- **WHAT THE TASK ASKS**: Rewrite the records below, replacing every "series" with "line" and changing nothing else. Leave the pictures out of your version.

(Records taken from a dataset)
══════════

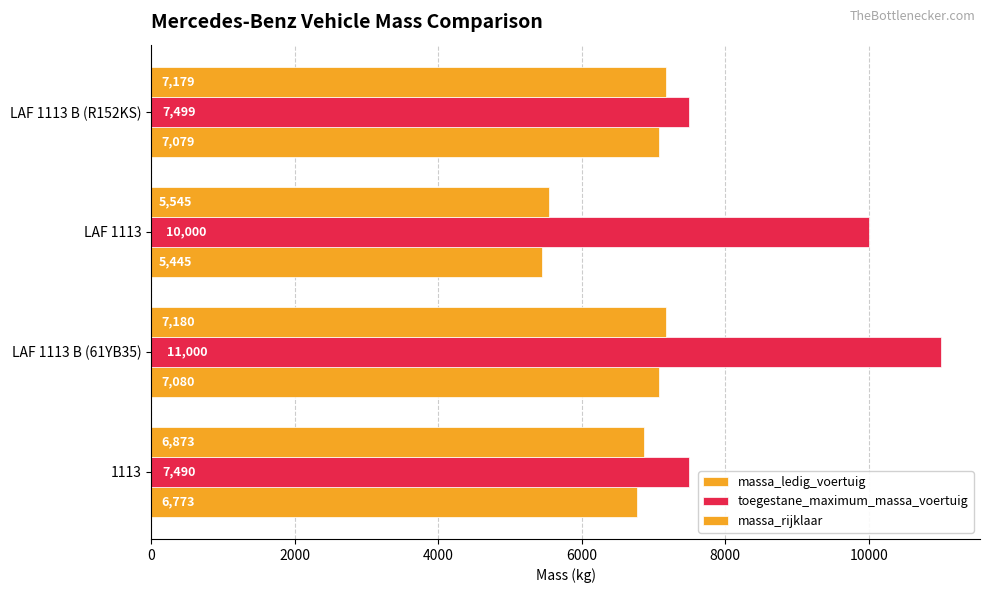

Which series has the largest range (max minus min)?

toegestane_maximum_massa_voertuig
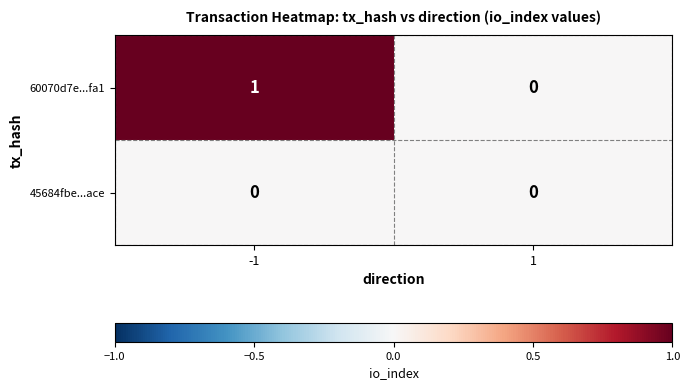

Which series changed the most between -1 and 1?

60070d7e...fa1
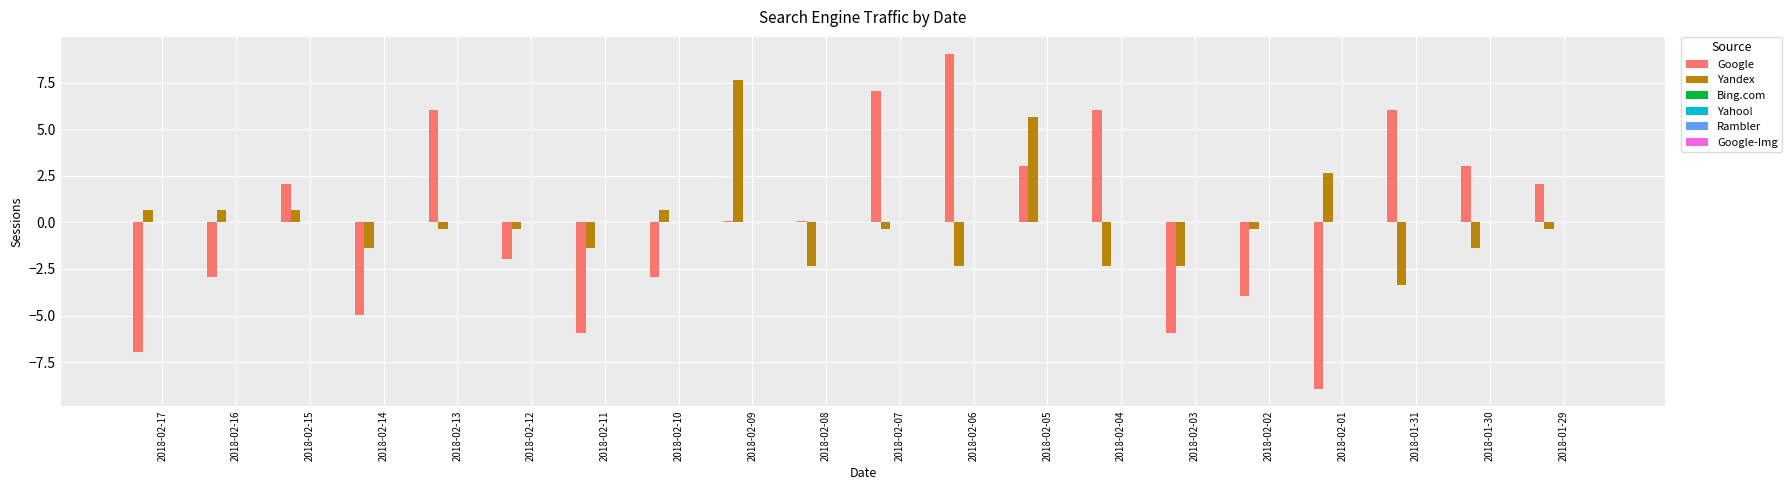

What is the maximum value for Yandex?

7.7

══════════

- **RESPONSE TO THIS TASK**:
Which line has the largest range (max minus min)?

toegestane_maximum_massa_voertuig

Which line changed the most between -1 and 1?

60070d7e...fa1

What is the maximum value for Yandex?

7.7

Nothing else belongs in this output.